GOAL OF THE EXERCISE — Continue the UMH group article from its last sentence, writing further history in the same encyclopedic style.

EXCERPTED TEXT —
— START —

United Media Holding group
- Company type: Private
- Industry: Media
- Founded: 1995
- Headquarters: Kyiv, Ukraine
- Key people: Boris Lozhkin (founder and president),; Serhiy Kurchenko (owner); Olena Bondarenko (supervisory board director);
- Products: Magazines, internet websites, radio
- Number of employees: 4400
- Website: http://www.umh.com.ua

= UMH group =

International multimedia group based in Ukraine

UMH group (United Media Holding group) is an international multimedia group. It controls a portfolio of over 50 brands in Internet, radio and press markets, covering news, politics, business, sports, fashion, celebrity and TV. The portfolio includes over a dozen owned and licensed media brands, chiefly Forbes Ukraine and Vogue Ukraine (there is a strategic agreement concluded with Conde Nast publishers that allows UMH group develop a number of projects within the territory of Ukraine).

UMH ranks 15th among largest media companies operating in former Soviet republics.

The company’s stock trades on the Frankfurt Stock Exchange.
UMH group is a WAN-IFRA member.

==History==

The holding company was founded in late 1990s by Boris Lozhkin, who remained until 2014 its president and principal shareholder. On the basis of “Telenedelya” (“TV week”) newspaper, published since 1994, in 2013 UMH joined top ten largest printed media brands in the ex-Soviet area, is the leader among celebrity niche media in Ukraine and ranks sixth by readership volume in CIS countries).

In 1995 through 1998 he bought licenses for such famous brands as “Argumenty i Fakty” (“Arguments and facts”), “Komsomolskaya Pravda” (“Komsomol truth”) and “Football” magazine.

— END —

DATA SEGMENT —

— START —

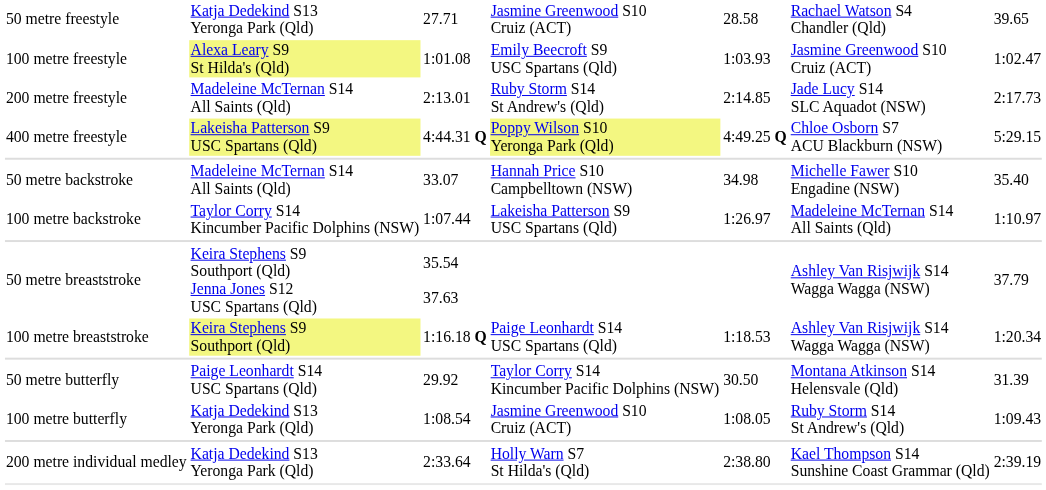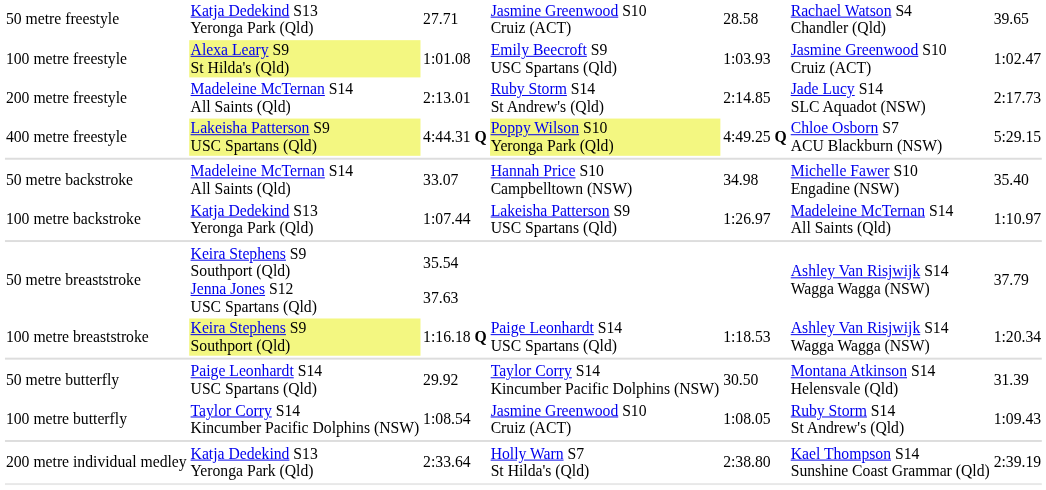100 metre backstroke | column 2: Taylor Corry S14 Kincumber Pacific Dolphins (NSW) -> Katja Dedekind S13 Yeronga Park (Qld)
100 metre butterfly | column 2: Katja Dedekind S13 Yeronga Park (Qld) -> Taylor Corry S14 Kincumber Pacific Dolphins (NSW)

— END —

REPLY —
In 2000 UMH bought its first radio station, then another two years later; in 2004 the radio group had four network stations. Currently it has seven, plus niche leading channel “Menu TV”, purchased in 2008. UMH radio group is one of the two major actors in the Ukrainian radio market.

In 2000 UMH group became a multimedia structure when first radio station joined the project portfolio. In two more years there was another one and in 2004 radio group already accounted for four network stations. Currently the group has seven, as well as the niche leading channel “Menu TV” purchased in 2008. UMH radio group is one of the two major actors in Ukrainian radio market.

In 2003 UMH entered the Russian market. In a couple of years the Russian unit of the company – “Populyarnaya pressa” (“Popular press”) publishing house – built one of the broadest regional networks with divisions in 30 cities. Today the company ranks among the top 10 Russia’s publishing houses and controls eight brands. Total circulation of the publishers’ publications in Russia constitutes 42.5 million copies.

Given the rapid development of digital technologies, the internet became an important priority of the UMH group business development. By dint of projects purchased, as well as development of its own, the company formed a portfolio of over fifteen projects. In terms of reach, UMH group ranks among the top five companies that operate in the Ukrainian market. This list also includes such international corporations as Google, Mail.Ru and Yandex.

In 2008 UMH group was the first Ukrainian media company to place private stocks on the Frankfurt Stock Exchange gaining $45 million US for 15% of its stock, and achieving a capitalization of $300 million. Ukrainian investment group Concorde Capital performed the role of the exclusive financial advisor and facilitator of the stock placement.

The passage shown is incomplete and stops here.